Copy every line of the listing below without changing a single character.

Stored items:
• • • • • • •

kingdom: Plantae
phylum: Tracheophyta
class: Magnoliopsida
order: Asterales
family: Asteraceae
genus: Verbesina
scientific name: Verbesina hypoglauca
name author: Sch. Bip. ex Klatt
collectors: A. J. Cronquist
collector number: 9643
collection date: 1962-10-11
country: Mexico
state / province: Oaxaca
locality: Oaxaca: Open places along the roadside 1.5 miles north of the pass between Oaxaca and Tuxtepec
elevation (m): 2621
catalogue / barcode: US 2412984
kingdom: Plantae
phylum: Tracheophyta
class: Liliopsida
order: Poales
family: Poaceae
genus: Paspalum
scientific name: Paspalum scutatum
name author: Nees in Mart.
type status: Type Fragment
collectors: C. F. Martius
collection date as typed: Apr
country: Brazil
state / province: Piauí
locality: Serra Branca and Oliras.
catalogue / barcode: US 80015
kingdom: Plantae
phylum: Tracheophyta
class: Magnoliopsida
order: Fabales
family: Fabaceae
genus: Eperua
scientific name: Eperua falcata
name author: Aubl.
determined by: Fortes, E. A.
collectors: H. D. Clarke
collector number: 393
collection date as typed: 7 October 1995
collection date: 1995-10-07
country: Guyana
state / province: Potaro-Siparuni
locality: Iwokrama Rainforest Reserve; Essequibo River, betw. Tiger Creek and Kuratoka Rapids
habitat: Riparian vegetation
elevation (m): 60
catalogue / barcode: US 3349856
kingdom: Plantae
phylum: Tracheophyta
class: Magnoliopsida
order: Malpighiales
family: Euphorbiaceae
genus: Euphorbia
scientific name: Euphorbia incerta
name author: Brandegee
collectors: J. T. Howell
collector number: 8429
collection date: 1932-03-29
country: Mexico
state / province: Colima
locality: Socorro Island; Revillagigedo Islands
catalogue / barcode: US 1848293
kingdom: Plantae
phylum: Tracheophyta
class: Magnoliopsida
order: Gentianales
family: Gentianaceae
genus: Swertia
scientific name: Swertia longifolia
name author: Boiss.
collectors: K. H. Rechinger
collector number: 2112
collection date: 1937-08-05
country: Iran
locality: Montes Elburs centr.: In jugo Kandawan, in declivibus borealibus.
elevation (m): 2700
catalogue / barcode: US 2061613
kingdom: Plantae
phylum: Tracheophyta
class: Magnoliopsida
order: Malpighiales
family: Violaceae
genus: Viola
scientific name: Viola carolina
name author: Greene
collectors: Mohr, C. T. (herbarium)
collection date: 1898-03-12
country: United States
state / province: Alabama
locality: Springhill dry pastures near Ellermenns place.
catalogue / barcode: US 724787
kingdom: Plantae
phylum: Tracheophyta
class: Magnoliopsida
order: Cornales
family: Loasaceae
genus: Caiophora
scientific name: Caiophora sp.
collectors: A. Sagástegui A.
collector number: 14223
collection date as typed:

• • • • • • •

→ WORKED SOLUTION:
kingdom: Plantae
phylum: Tracheophyta
class: Magnoliopsida
order: Asterales
family: Asteraceae
genus: Verbesina
scientific name: Verbesina hypoglauca
name author: Sch. Bip. ex Klatt
collectors: A. J. Cronquist
collector number: 9643
collection date: 1962-10-11
country: Mexico
state / province: Oaxaca
locality: Oaxaca: Open places along the roadside 1.5 miles north of the pass between Oaxaca and Tuxtepec
elevation (m): 2621
catalogue / barcode: US 2412984
kingdom: Plantae
phylum: Tracheophyta
class: Liliopsida
order: Poales
family: Poaceae
genus: Paspalum
scientific name: Paspalum scutatum
name author: Nees in Mart.
type status: Type Fragment
collectors: C. F. Martius
collection date as typed: Apr
country: Brazil
state / province: Piauí
locality: Serra Branca and Oliras.
catalogue / barcode: US 80015
kingdom: Plantae
phylum: Tracheophyta
class: Magnoliopsida
order: Fabales
family: Fabaceae
genus: Eperua
scientific name: Eperua falcata
name author: Aubl.
determined by: Fortes, E. A.
collectors: H. D. Clarke
collector number: 393
collection date as typed: 7 October 1995
collection date: 1995-10-07
country: Guyana
state / province: Potaro-Siparuni
locality: Iwokrama Rainforest Reserve; Essequibo River, betw. Tiger Creek and Kuratoka Rapids
habitat: Riparian vegetation
elevation (m): 60
catalogue / barcode: US 3349856
kingdom: Plantae
phylum: Tracheophyta
class: Magnoliopsida
order: Malpighiales
family: Euphorbiaceae
genus: Euphorbia
scientific name: Euphorbia incerta
name author: Brandegee
collectors: J. T. Howell
collector number: 8429
collection date: 1932-03-29
country: Mexico
state / province: Colima
locality: Socorro Island; Revillagigedo Islands
catalogue / barcode: US 1848293
kingdom: Plantae
phylum: Tracheophyta
class: Magnoliopsida
order: Gentianales
family: Gentianaceae
genus: Swertia
scientific name: Swertia longifolia
name author: Boiss.
collectors: K. H. Rechinger
collector number: 2112
collection date: 1937-08-05
country: Iran
locality: Montes Elburs centr.: In jugo Kandawan, in declivibus borealibus.
elevation (m): 2700
catalogue / barcode: US 2061613
kingdom: Plantae
phylum: Tracheophyta
class: Magnoliopsida
order: Malpighiales
family: Violaceae
genus: Viola
scientific name: Viola carolina
name author: Greene
collectors: Mohr, C. T. (herbarium)
collection date: 1898-03-12
country: United States
state / province: Alabama
locality: Springhill dry pastures near Ellermenns place.
catalogue / barcode: US 724787
kingdom: Plantae
phylum: Tracheophyta
class: Magnoliopsida
order: Cornales
family: Loasaceae
genus: Caiophora
scientific name: Caiophora sp.
collectors: A. Sagástegui A.
collector number: 14223
collection date as typed:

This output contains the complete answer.